#### [Provided records]
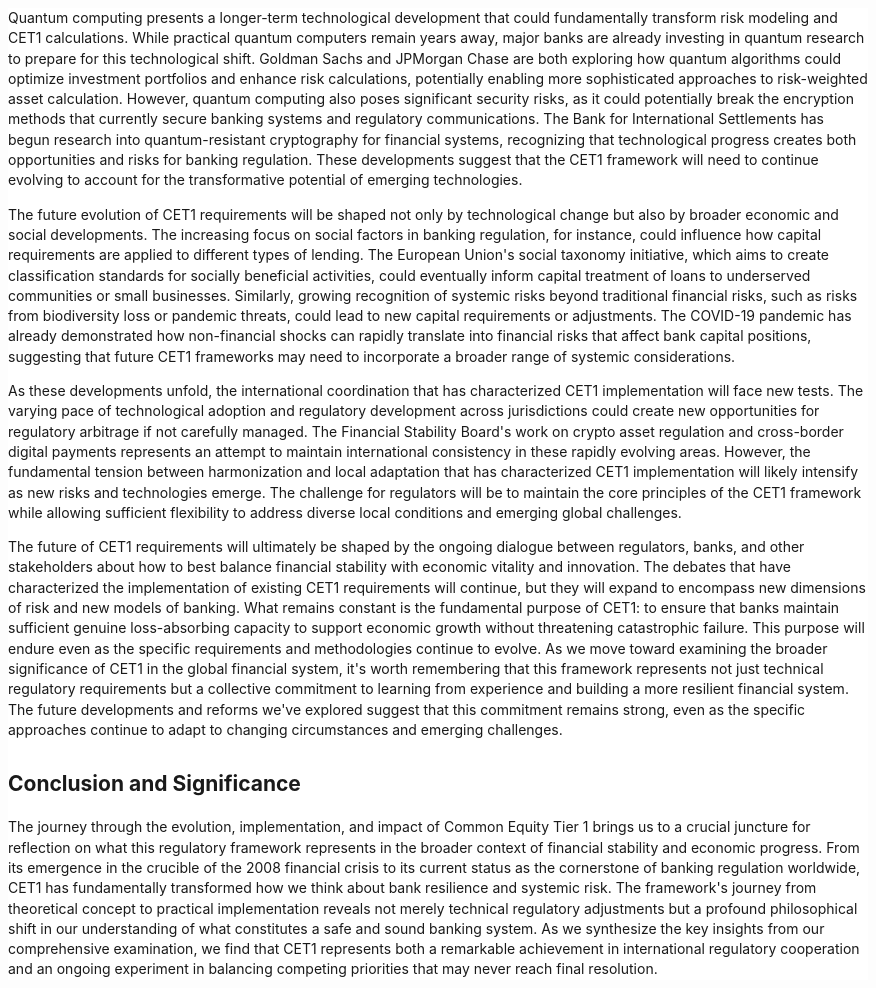 Quantum computing presents a longer-term technological development that could fundamentally transform risk modeling and CET1 calculations. While practical quantum computers remain years away, major banks are already investing in quantum research to prepare for this technological shift. Goldman Sachs and JPMorgan Chase are both exploring how quantum algorithms could optimize investment portfolios and enhance risk calculations, potentially enabling more sophisticated approaches to risk-weighted asset calculation. However, quantum computing also poses significant security risks, as it could potentially break the encryption methods that currently secure banking systems and regulatory communications. The Bank for International Settlements has begun research into quantum-resistant cryptography for financial systems, recognizing that technological progress creates both opportunities and risks for banking regulation. These developments suggest that the CET1 framework will need to continue evolving to account for the transformative potential of emerging technologies.

The future evolution of CET1 requirements will be shaped not only by technological change but also by broader economic and social developments. The increasing focus on social factors in banking regulation, for instance, could influence how capital requirements are applied to different types of lending. The European Union's social taxonomy initiative, which aims to create classification standards for socially beneficial activities, could eventually inform capital treatment of loans to underserved communities or small businesses. Similarly, growing recognition of systemic risks beyond traditional financial risks, such as risks from biodiversity loss or pandemic threats, could lead to new capital requirements or adjustments. The COVID-19 pandemic has already demonstrated how non-financial shocks can rapidly translate into financial risks that affect bank capital positions, suggesting that future CET1 frameworks may need to incorporate a broader range of systemic considerations.

As these developments unfold, the international coordination that has characterized CET1 implementation will face new tests. The varying pace of technological adoption and regulatory development across jurisdictions could create new opportunities for regulatory arbitrage if not carefully managed. The Financial Stability Board's work on crypto asset regulation and cross-border digital payments represents an attempt to maintain international consistency in these rapidly evolving areas. However, the fundamental tension between harmonization and local adaptation that has characterized CET1 implementation will likely intensify as new risks and technologies emerge. The challenge for regulators will be to maintain the core principles of the CET1 framework while allowing sufficient flexibility to address diverse local conditions and emerging global challenges.

The future of CET1 requirements will ultimately be shaped by the ongoing dialogue between regulators, banks, and other stakeholders about how to best balance financial stability with economic vitality and innovation. The debates that have characterized the implementation of existing CET1 requirements will continue, but they will expand to encompass new dimensions of risk and new models of banking. What remains constant is the fundamental purpose of CET1: to ensure that banks maintain sufficient genuine loss-absorbing capacity to support economic growth without threatening catastrophic failure. This purpose will endure even as the specific requirements and methodologies continue to evolve. As we move toward examining the broader significance of CET1 in the global financial system, it's worth remembering that this framework represents not just technical regulatory requirements but a collective commitment to learning from experience and building a more resilient financial system. The future developments and reforms we've explored suggest that this commitment remains strong, even as the specific approaches continue to adapt to changing circumstances and emerging challenges.

## Conclusion and Significance

The journey through the evolution, implementation, and impact of Common Equity Tier 1 brings us to a crucial juncture for reflection on what this regulatory framework represents in the broader context of financial stability and economic progress. From its emergence in the crucible of the 2008 financial crisis to its current status as the cornerstone of banking regulation worldwide, CET1 has fundamentally transformed how we think about bank resilience and systemic risk. The framework's journey from theoretical concept to practical implementation reveals not merely technical regulatory adjustments but a profound philosophical shift in our understanding of what constitutes a safe and sound banking system. As we synthesize the key insights from our comprehensive examination, we find that CET1 represents both a remarkable achievement in international regulatory cooperation and an ongoing experiment in balancing competing priorities that may never reach final resolution.
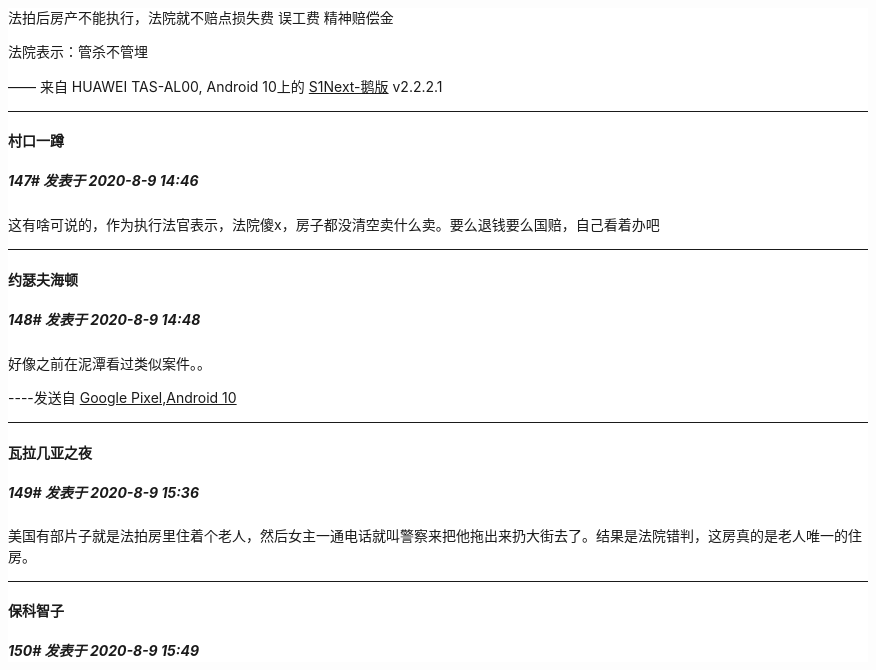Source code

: 法拍后房产不能执行，法院就不赔点损失费 误工费 精神赔偿金

法院表示：管杀不管埋 

—— 来自 HUAWEI TAS-AL00, Android 10上的 [S1Next-鹅版](https://github.com/ykrank/S1-Next/releases) v2.2.2.1







-----

####  村口一蹲  
##### 147#       发表于 2020-8-9 14:46




这有啥可说的，作为执行法官表示，法院傻x，房子都没清空卖什么卖。要么退钱要么国赔，自己看着办吧







-----

####  约瑟夫海顿  
##### 148#       发表于 2020-8-9 14:48




好像之前在泥潭看过类似案件。。


----发送自 [Google Pixel,Android 10](http://stage1.5j4m.com/?1.36)







-----

####  瓦拉几亚之夜  
##### 149#       发表于 2020-8-9 15:36




美国有部片子就是法拍房里住着个老人，然后女主一通电话就叫警察来把他拖出来扔大街去了。结果是法院错判，这房真的是老人唯一的住房。







-----

####  保科智子  
##### 150#       发表于 2020-8-9 15:49

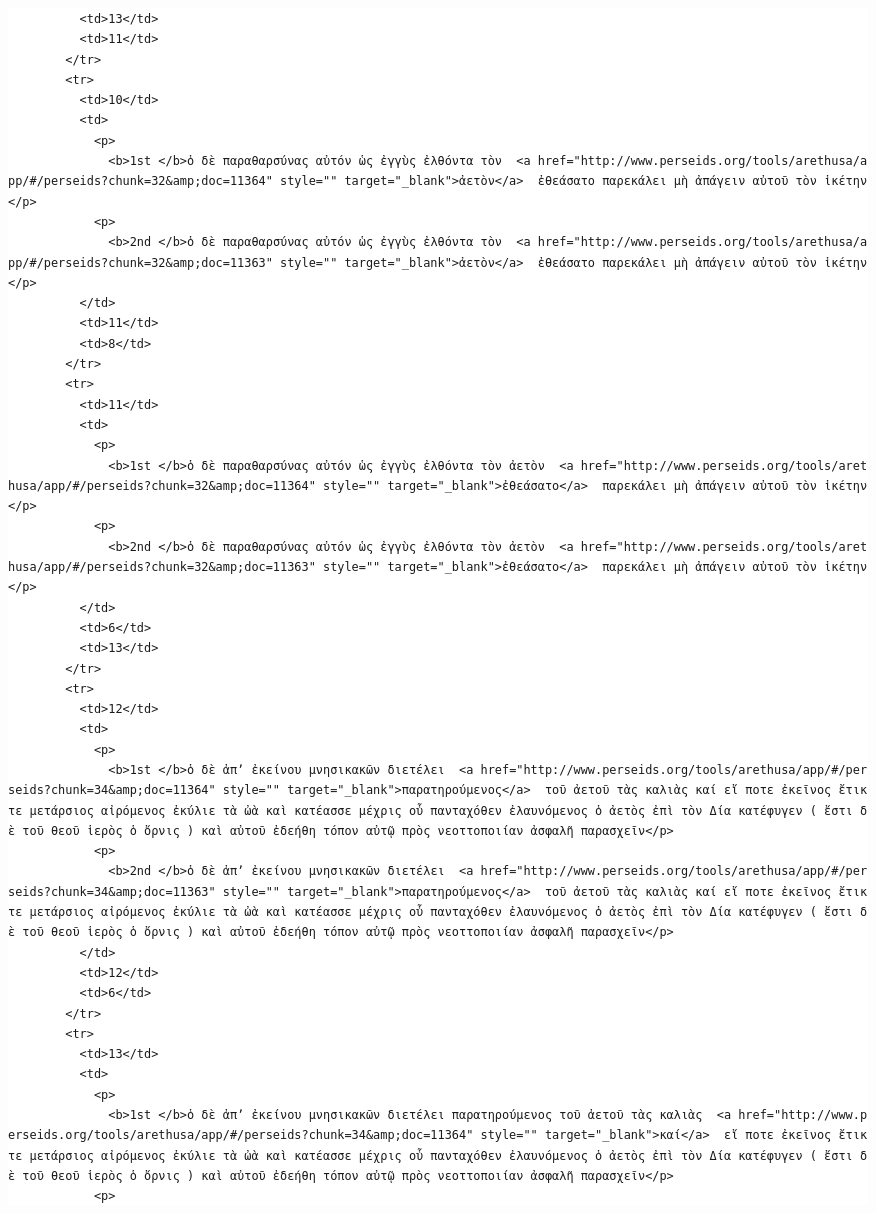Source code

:               <td>13</td>
              <td>11</td>
            </tr>
            <tr>
              <td>10</td>
              <td>
                <p>
                  <b>1st </b>ὁ δὲ παραθαρσύνας αὐτόν ὡς ἐγγὺς ἐλθόντα τὸν  <a href="http://www.perseids.org/tools/arethusa/app/#/perseids?chunk=32&amp;doc=11364" style="" target="_blank">ἀετὸν</a>  ἐθεάσατο παρεκάλει μὴ ἀπάγειν αὐτοῦ τὸν ἱκέτην</p>
                <p>
                  <b>2nd </b>ὁ δὲ παραθαρσύνας αὐτόν ὡς ἐγγὺς ἐλθόντα τὸν  <a href="http://www.perseids.org/tools/arethusa/app/#/perseids?chunk=32&amp;doc=11363" style="" target="_blank">ἀετὸν</a>  ἐθεάσατο παρεκάλει μὴ ἀπάγειν αὐτοῦ τὸν ἱκέτην</p>
              </td>
              <td>11</td>
              <td>8</td>
            </tr>
            <tr>
              <td>11</td>
              <td>
                <p>
                  <b>1st </b>ὁ δὲ παραθαρσύνας αὐτόν ὡς ἐγγὺς ἐλθόντα τὸν ἀετὸν  <a href="http://www.perseids.org/tools/arethusa/app/#/perseids?chunk=32&amp;doc=11364" style="" target="_blank">ἐθεάσατο</a>  παρεκάλει μὴ ἀπάγειν αὐτοῦ τὸν ἱκέτην</p>
                <p>
                  <b>2nd </b>ὁ δὲ παραθαρσύνας αὐτόν ὡς ἐγγὺς ἐλθόντα τὸν ἀετὸν  <a href="http://www.perseids.org/tools/arethusa/app/#/perseids?chunk=32&amp;doc=11363" style="" target="_blank">ἐθεάσατο</a>  παρεκάλει μὴ ἀπάγειν αὐτοῦ τὸν ἱκέτην</p>
              </td>
              <td>6</td>
              <td>13</td>
            </tr>
            <tr>
              <td>12</td>
              <td>
                <p>
                  <b>1st </b>ὁ δὲ ἀπʼ ἐκείνου μνησικακῶν διετέλει  <a href="http://www.perseids.org/tools/arethusa/app/#/perseids?chunk=34&amp;doc=11364" style="" target="_blank">παρατηρούμενος</a>  τοῦ ἀετοῦ τὰς καλιὰς καί εἴ ποτε ἐκεῖνος ἔτικτε μετάρσιος αἰρόμενος ἐκύλιε τὰ ὠὰ καὶ κατέασσε μέχρις οὗ πανταχόθεν ἐλαυνόμενος ὁ ἀετὸς ἐπὶ τὸν Δία κατέφυγεν ( ἔστι δὲ τοῦ θεοῦ ἱερὸς ὁ ὄρνις ) καὶ αὐτοῦ ἐδεήθη τόπον αὐτῷ πρὸς νεοττοποιίαν ἀσφαλῆ παρασχεῖν</p>
                <p>
                  <b>2nd </b>ὁ δὲ ἀπʼ ἐκείνου μνησικακῶν διετέλει  <a href="http://www.perseids.org/tools/arethusa/app/#/perseids?chunk=34&amp;doc=11363" style="" target="_blank">παρατηρούμενος</a>  τοῦ ἀετοῦ τὰς καλιὰς καί εἴ ποτε ἐκεῖνος ἔτικτε μετάρσιος αἰρόμενος ἐκύλιε τὰ ὠὰ καὶ κατέασσε μέχρις οὗ πανταχόθεν ἐλαυνόμενος ὁ ἀετὸς ἐπὶ τὸν Δία κατέφυγεν ( ἔστι δὲ τοῦ θεοῦ ἱερὸς ὁ ὄρνις ) καὶ αὐτοῦ ἐδεήθη τόπον αὐτῷ πρὸς νεοττοποιίαν ἀσφαλῆ παρασχεῖν</p>
              </td>
              <td>12</td>
              <td>6</td>
            </tr>
            <tr>
              <td>13</td>
              <td>
                <p>
                  <b>1st </b>ὁ δὲ ἀπʼ ἐκείνου μνησικακῶν διετέλει παρατηρούμενος τοῦ ἀετοῦ τὰς καλιὰς  <a href="http://www.perseids.org/tools/arethusa/app/#/perseids?chunk=34&amp;doc=11364" style="" target="_blank">καί</a>  εἴ ποτε ἐκεῖνος ἔτικτε μετάρσιος αἰρόμενος ἐκύλιε τὰ ὠὰ καὶ κατέασσε μέχρις οὗ πανταχόθεν ἐλαυνόμενος ὁ ἀετὸς ἐπὶ τὸν Δία κατέφυγεν ( ἔστι δὲ τοῦ θεοῦ ἱερὸς ὁ ὄρνις ) καὶ αὐτοῦ ἐδεήθη τόπον αὐτῷ πρὸς νεοττοποιίαν ἀσφαλῆ παρασχεῖν</p>
                <p>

#### [About this task]
An exact transcription is needed of the lines from the one with "----发送自 [Google Pixel,Android" to the one with "<td>10</td>" above, both ends included, with pictures left out.

#### [Written answer]
----发送自 [Google Pixel,Android 10](http://stage1.5j4m.com/?1.36)







-----

####  瓦拉几亚之夜  
##### 149#       发表于 2020-8-9 15:36




美国有部片子就是法拍房里住着个老人，然后女主一通电话就叫警察来把他拖出来扔大街去了。结果是法院错判，这房真的是老人唯一的住房。







-----

####  保科智子  
##### 150#       发表于 2020-8-9 15:49

Source code

:               <td>13</td>
              <td>11</td>
            </tr>
            <tr>
              <td>10</td>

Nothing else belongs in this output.